Exercise instructions:
Continue the article on the 81st Oregon Legislative Assembly from the point where it stops.

Oregon House of Representatives
- Members: 60 Representatives
- Speaker of the House: Dan Rayfield (D)
- Majority Leader: Julie Fahey (D)
- Minority Leader: Vikki Breese-Iverson (R)
- Party control: Democratic

= 81st Oregon Legislative Assembly =

The 81st Oregon Legislative Assembly was the legislative session of the Oregon Legislative Assembly that convened on January 11, 2021 and adjourned June 26th. Its even-year short session of 35 days convened on February 1, 2022 and adjourned sine die on March 4, 2022.

The Democratic Party of Oregon retained supermajority status in both chambers: as a result of the 2020 Oregon State Senate election, the Democrats kept its 18–12 majority, and in the 2020 Oregon House of Representatives election, the party's majority slipped by a single seat to maintain a 37–23 majority.

== Legislation ==
During the 35 day short session that began February 1, 2022, lawmakers considered more than 250 bills and allocating between $1.5 and $2 billion in funding.

=== Successful ===

SCR 203 "Adjourns sine die 2022 regular session of Eighty-first Legislative Assembly."

SCR 204 "Establishes deadlines for presession-filed legislative measures for 2023 regular session of Eighty-second Legislative Assembly."

5703A SB 5703A "Modifies amounts allocated from Administrative Services Economic Development Fund to state agencies."

Supplied material:
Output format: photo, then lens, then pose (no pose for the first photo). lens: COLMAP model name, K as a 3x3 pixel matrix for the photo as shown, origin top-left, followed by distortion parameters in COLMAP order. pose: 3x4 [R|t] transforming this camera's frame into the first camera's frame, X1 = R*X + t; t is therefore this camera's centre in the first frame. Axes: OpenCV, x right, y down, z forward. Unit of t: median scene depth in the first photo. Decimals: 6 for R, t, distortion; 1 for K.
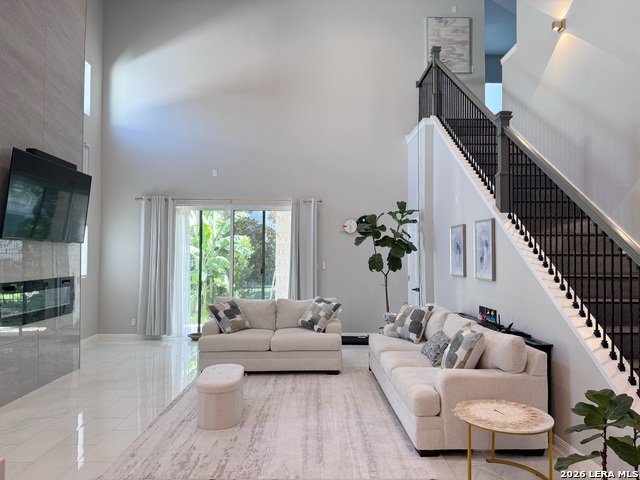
lens RADIAL K [[446.6, 0, 320.0], [0, 446.6, 240.7], [0, 0, 1]] dist [0.089346, -0.122599]
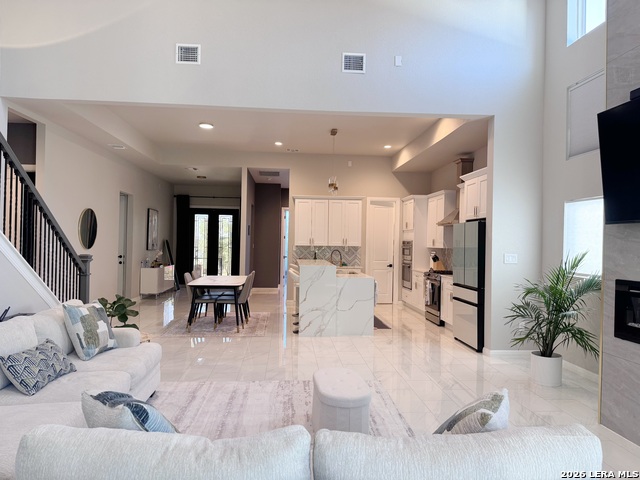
lens RADIAL K [[446.6, 0, 320.3], [0, 446.6, 236.7], [0, 0, 1]] dist [0.089346, -0.122599]
pose [[-0.998367, -0.022252, -0.052606, -0.095321], [-0.019883, 0.998783, -0.045139, 0.048484], [0.053547, -0.044020, -0.997595, 1.325598]]
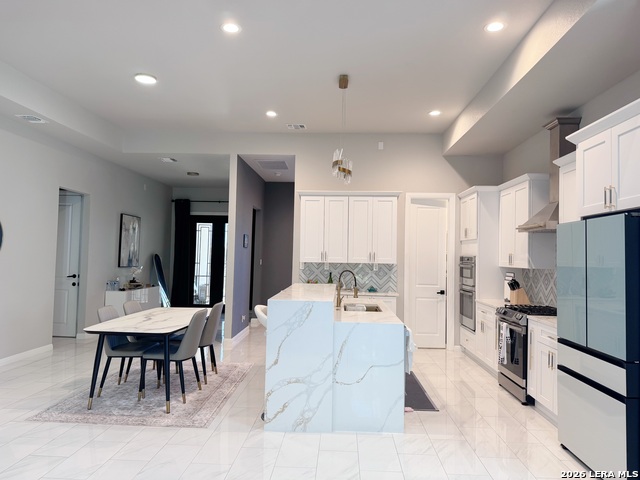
lens RADIAL K [[446.6, 0, 318.7], [0, 446.6, 238.1], [0, 0, 1]] dist [0.089346, -0.122599]
pose [[-0.996894, -0.021105, 0.075870, -0.227259], [-0.026566, 0.997072, -0.071705, 0.026771], [-0.074134, -0.073498, -0.994536, 0.805829]]
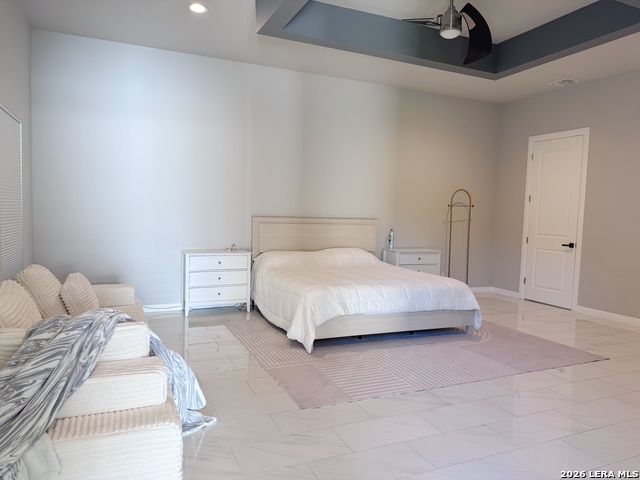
lens RADIAL K [[446.6, 0, 323.5], [0, 446.6, 240.0], [0, 0, 1]] dist [0.089346, -0.122599]
pose [[-0.392887, -0.076863, 0.916369, -1.248127], [-0.059434, 0.996540, 0.058106, 0.037543], [-0.917664, -0.031634, -0.396096, 0.518184]]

Task result:
SB 5702A "Establishes and modifies limits on payment of expenses from specified funds by certain state agencies for capital construction."

SB 5701 "Modifies projects and amounts authorized for issuance of general obligation bonds, revenue bonds, certificates of participation and other financing agreements for biennium."

HB 1584 "Creates procedure for filing petition for compensation for wrongful conviction."

HB 1567B(50-7) "Requires owners or operators of bulk oils and liquid fuels terminals located in Columbia, Multnomah or Lane County to conduct and submit to Department of Environmental Quality seismic vulnerability assessments."

HB 1560 "Updates statutory references to individual who is not citizen or national of United States to replace 'alien' with 'noncitizen.' Directs state agencies to use 'noncitizen' in rules and regulations to reference individual who is not citizen or national of United States and to update rules and regulations that use 'alien' to use 'noncitizen.' Authorizes agencies to amend rule without prior notice or hearing for purpose of changing term or phrase in order to conform with change made by law."

HB 1556B "Requires Department of Human Services to establish certification process for direct care providers of home or community-based services and implement online registry of direct care providers of home or community-based services."

HB 1547 "Requires operators, employees and certain volunteers of preschool recorded programs and school-age recorded programs to be enrolled in Central Background Registry."

HB 4156 "Provides that Broadband Fund may include moneys appropriated or transferred to fund."

SB 1536 "Limits restrictions on portable cooling devices in residences by landlords, homeowners associations, condominium associations and local governments."

SB 1520 "Requires certain distributors that do not participate in distributor cooperative to provide services for processing and paying refund value for beverage containers."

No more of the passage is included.